Because terrorists evidently aren’t brave enough to take the lane in New York traffic.

……..

Bike friendly ad agency Colle+McVoy — the people behind my all-time favorite bike-to-work ad (scroll to the bottom) — has created a Facebook app to let the world know you’re out on your bike. Just download the app, and it will replace your profile photo with the Out Biking image when you ride.

Although I’m not sure I want my clients — or my wife — to know I’m out riding when I should be working.

……..

Finally, thanks to George Wolfberg for forwarding this photo from Jonathon Weiss, showing the new bike-friendly ads on the back of Santa Monica’s Big Blue Buses. I was pleasantly surprised to see that one myself the other day, but was a little too busy trying to survive the obstacles blocking the Ocean Ave bike lanes to grab a photo myself.

Evidently, Santa Monica drivers assume that if we can use their lanes, they can use ours.

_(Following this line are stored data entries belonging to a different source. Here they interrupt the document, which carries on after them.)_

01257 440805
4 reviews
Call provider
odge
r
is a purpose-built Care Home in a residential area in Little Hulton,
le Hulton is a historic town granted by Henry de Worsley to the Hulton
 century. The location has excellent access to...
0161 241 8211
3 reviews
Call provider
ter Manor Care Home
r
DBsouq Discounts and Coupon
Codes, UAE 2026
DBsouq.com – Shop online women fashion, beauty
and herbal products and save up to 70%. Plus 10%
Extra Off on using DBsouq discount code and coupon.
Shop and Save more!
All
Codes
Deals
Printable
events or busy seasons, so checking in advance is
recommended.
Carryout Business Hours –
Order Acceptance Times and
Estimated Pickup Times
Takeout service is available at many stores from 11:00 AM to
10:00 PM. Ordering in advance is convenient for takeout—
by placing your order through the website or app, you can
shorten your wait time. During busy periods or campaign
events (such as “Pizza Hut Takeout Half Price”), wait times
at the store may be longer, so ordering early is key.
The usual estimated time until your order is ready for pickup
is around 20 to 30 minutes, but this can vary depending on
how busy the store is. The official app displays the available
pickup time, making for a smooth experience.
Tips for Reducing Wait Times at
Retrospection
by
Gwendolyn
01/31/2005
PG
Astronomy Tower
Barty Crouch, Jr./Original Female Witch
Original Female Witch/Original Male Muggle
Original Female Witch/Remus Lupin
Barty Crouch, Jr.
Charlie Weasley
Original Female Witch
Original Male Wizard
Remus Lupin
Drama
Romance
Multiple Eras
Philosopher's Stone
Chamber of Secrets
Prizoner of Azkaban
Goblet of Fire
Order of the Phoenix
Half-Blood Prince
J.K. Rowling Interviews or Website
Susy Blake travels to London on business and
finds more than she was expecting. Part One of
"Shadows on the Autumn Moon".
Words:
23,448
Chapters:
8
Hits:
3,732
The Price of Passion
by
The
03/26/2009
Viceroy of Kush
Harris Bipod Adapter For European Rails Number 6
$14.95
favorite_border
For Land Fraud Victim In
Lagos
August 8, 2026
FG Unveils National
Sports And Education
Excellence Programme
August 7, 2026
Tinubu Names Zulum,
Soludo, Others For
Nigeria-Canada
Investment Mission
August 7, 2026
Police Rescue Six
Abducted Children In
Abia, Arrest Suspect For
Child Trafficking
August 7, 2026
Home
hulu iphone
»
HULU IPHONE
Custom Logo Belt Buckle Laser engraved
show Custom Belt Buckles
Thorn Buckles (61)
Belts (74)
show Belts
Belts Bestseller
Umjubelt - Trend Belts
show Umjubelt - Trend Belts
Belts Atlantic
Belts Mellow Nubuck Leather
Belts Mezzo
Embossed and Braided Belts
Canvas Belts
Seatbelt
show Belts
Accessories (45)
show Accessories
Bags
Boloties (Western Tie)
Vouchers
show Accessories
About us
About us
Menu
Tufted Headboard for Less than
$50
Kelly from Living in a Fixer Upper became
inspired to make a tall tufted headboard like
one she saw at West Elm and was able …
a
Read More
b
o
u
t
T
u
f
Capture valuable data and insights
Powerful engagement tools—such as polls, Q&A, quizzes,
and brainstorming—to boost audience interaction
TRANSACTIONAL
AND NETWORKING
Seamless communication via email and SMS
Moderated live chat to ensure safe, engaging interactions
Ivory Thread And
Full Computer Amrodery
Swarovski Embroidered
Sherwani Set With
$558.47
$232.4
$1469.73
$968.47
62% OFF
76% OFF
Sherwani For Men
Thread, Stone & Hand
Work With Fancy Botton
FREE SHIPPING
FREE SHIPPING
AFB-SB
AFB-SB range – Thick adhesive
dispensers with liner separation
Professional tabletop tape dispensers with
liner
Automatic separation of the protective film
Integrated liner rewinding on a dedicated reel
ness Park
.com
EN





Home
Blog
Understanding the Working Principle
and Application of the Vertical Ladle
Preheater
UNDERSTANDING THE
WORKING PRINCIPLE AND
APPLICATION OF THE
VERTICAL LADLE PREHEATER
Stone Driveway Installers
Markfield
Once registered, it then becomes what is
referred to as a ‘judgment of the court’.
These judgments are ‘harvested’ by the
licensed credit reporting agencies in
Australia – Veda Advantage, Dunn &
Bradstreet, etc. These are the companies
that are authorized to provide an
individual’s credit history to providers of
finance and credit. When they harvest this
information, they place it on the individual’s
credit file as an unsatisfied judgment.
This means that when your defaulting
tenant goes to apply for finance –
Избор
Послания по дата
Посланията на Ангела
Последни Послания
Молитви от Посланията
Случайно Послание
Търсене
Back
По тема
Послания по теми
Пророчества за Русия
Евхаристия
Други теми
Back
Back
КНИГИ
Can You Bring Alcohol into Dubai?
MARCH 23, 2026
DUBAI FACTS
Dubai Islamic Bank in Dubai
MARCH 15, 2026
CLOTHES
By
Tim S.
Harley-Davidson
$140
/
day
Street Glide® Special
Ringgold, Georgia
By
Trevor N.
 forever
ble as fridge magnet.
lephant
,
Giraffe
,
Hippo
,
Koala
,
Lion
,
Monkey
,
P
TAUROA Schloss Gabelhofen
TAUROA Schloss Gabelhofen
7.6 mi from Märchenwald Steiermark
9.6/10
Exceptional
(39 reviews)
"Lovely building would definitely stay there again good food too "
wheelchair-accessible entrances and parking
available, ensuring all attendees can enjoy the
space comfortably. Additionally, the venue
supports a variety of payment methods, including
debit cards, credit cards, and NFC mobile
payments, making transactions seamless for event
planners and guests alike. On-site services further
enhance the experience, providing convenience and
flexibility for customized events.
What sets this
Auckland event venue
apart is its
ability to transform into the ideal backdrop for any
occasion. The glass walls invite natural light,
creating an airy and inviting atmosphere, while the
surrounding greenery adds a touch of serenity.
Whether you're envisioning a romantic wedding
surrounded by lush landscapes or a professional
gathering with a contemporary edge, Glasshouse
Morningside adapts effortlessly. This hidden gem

15-year old Fontana cyclist killed by Metrolink train

According to the San Bernardino Sun, 15-year old Ricardo Gilberto Lizarraga was killed when he was hit by a Metrolink train around 6:20 pm Thursday.

Lizarraga was reportedly riding northbound on Sierra Avenue when he rode across the tracks into the path of the eastbound train. Google street view shows railroad crossing signals at the site, so if they were working, he should have been aware of the train coming.

This is the 34th confirmed traffic-related cycling fatality in Southern California this year, and the 1st in San Bernardino County. Lizarraga is also the 3rd SoCal cyclist killed in a collision with a train in 2011.

Update: According to Inland News Today, the gates were lowered and the warning lights were flashing at the time of the collision; the site reports that he was using earbuds and may not have been able to hear the train. And yet, he would have had to have the music exceptionally loud to drown out a train — and that still doesn’t explain how he missed the signals.